[Dataset items]
»»
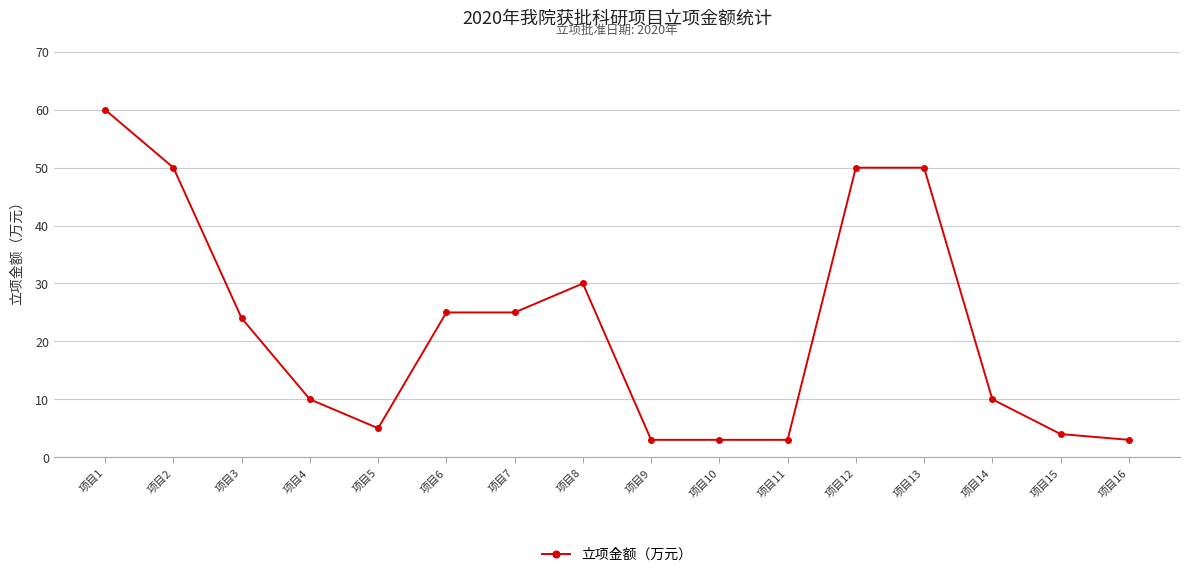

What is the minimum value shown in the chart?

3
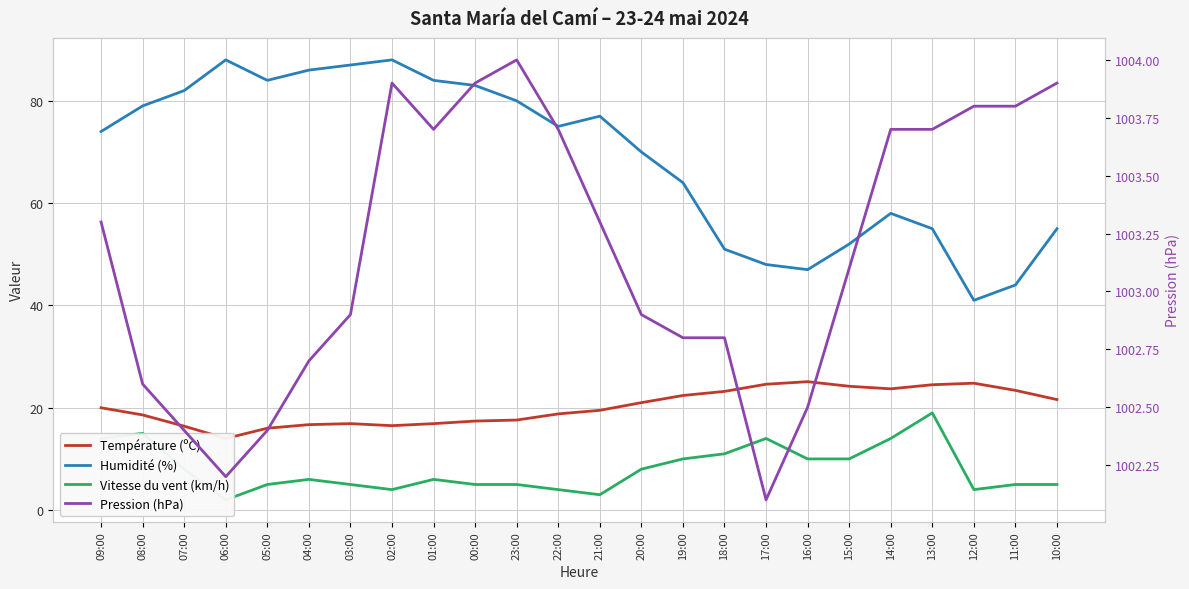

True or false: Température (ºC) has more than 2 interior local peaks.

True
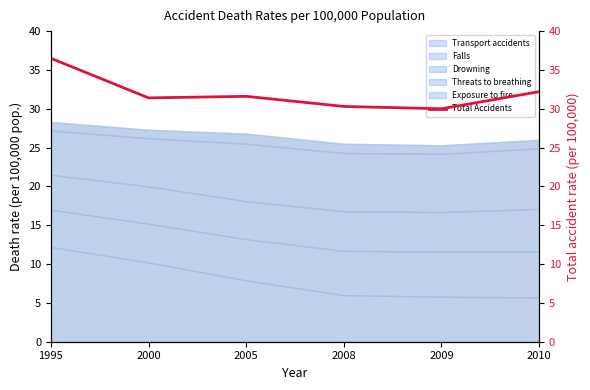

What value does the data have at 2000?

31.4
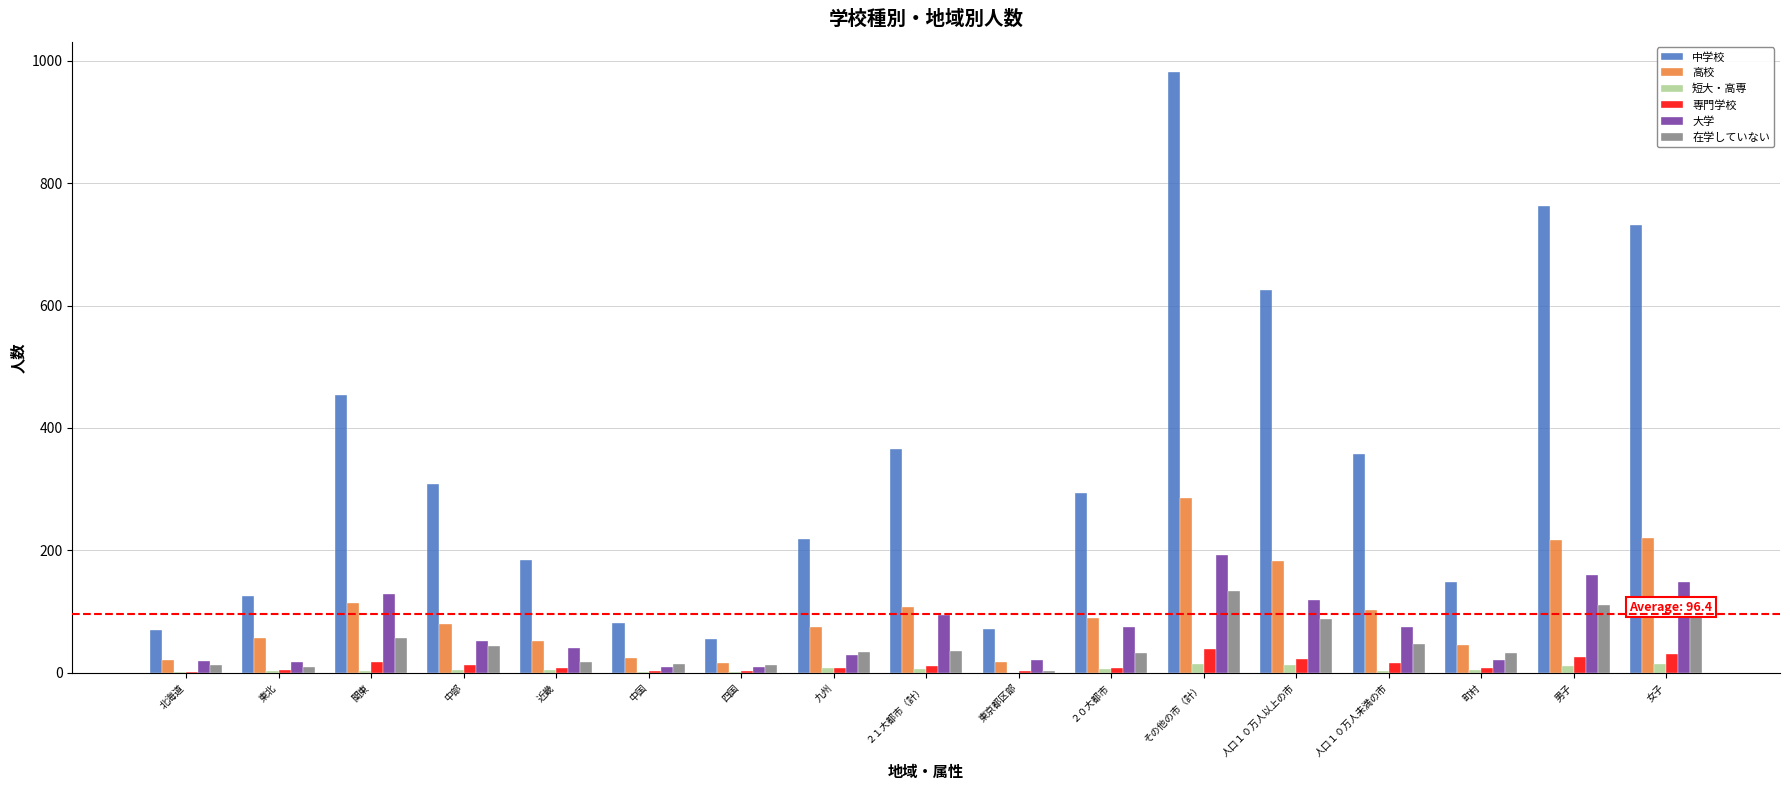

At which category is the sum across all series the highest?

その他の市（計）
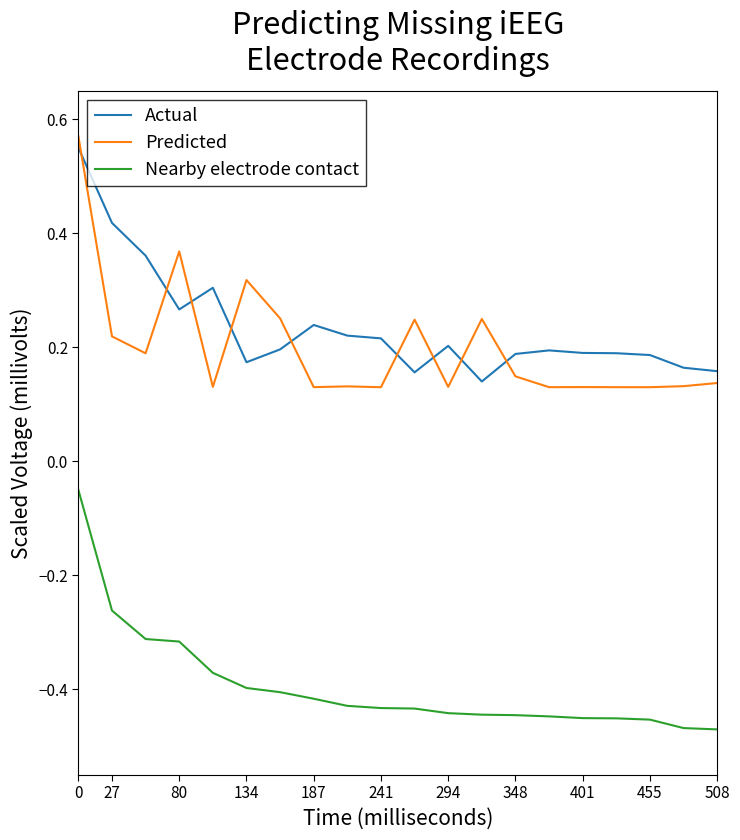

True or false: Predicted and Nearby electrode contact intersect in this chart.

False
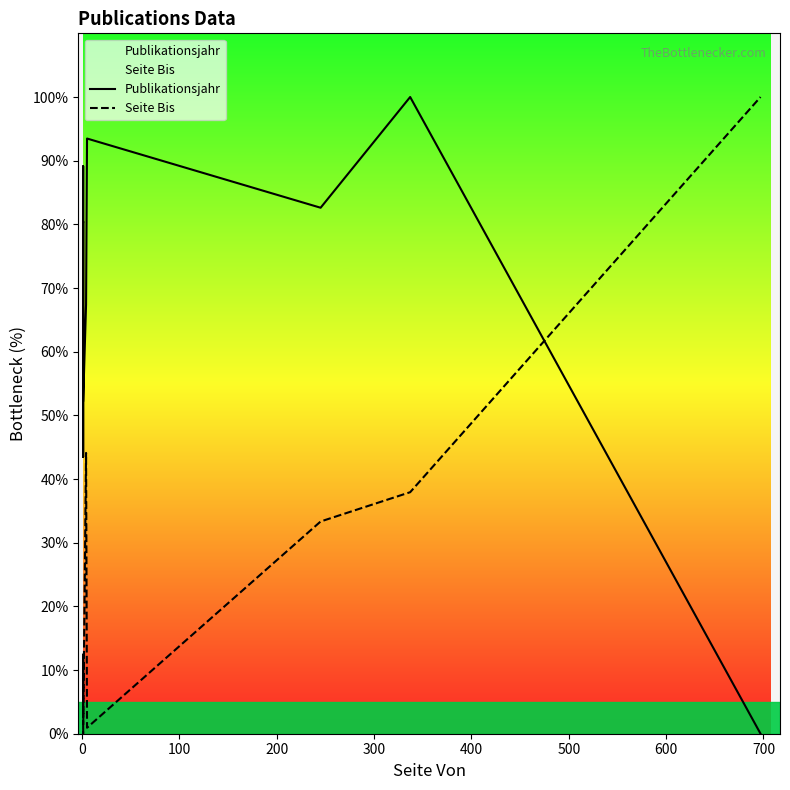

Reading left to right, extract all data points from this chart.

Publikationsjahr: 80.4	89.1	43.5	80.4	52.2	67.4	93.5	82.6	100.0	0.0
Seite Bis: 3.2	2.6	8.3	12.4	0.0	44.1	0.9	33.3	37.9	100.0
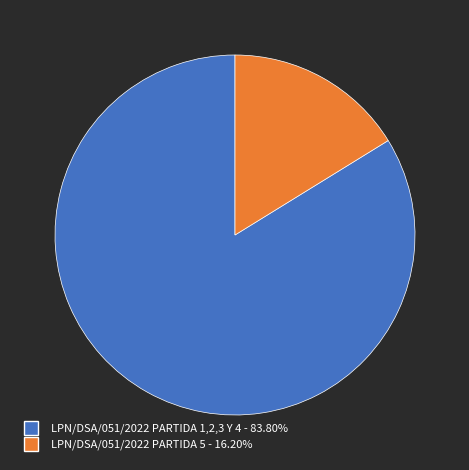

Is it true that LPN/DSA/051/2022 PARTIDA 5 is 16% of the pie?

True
««
**Work task:**
Pull out every line of the records above that contains the string "value".

**Solved problem:**
What is the minimum value shown in the chart?
What value does the data have at 2000?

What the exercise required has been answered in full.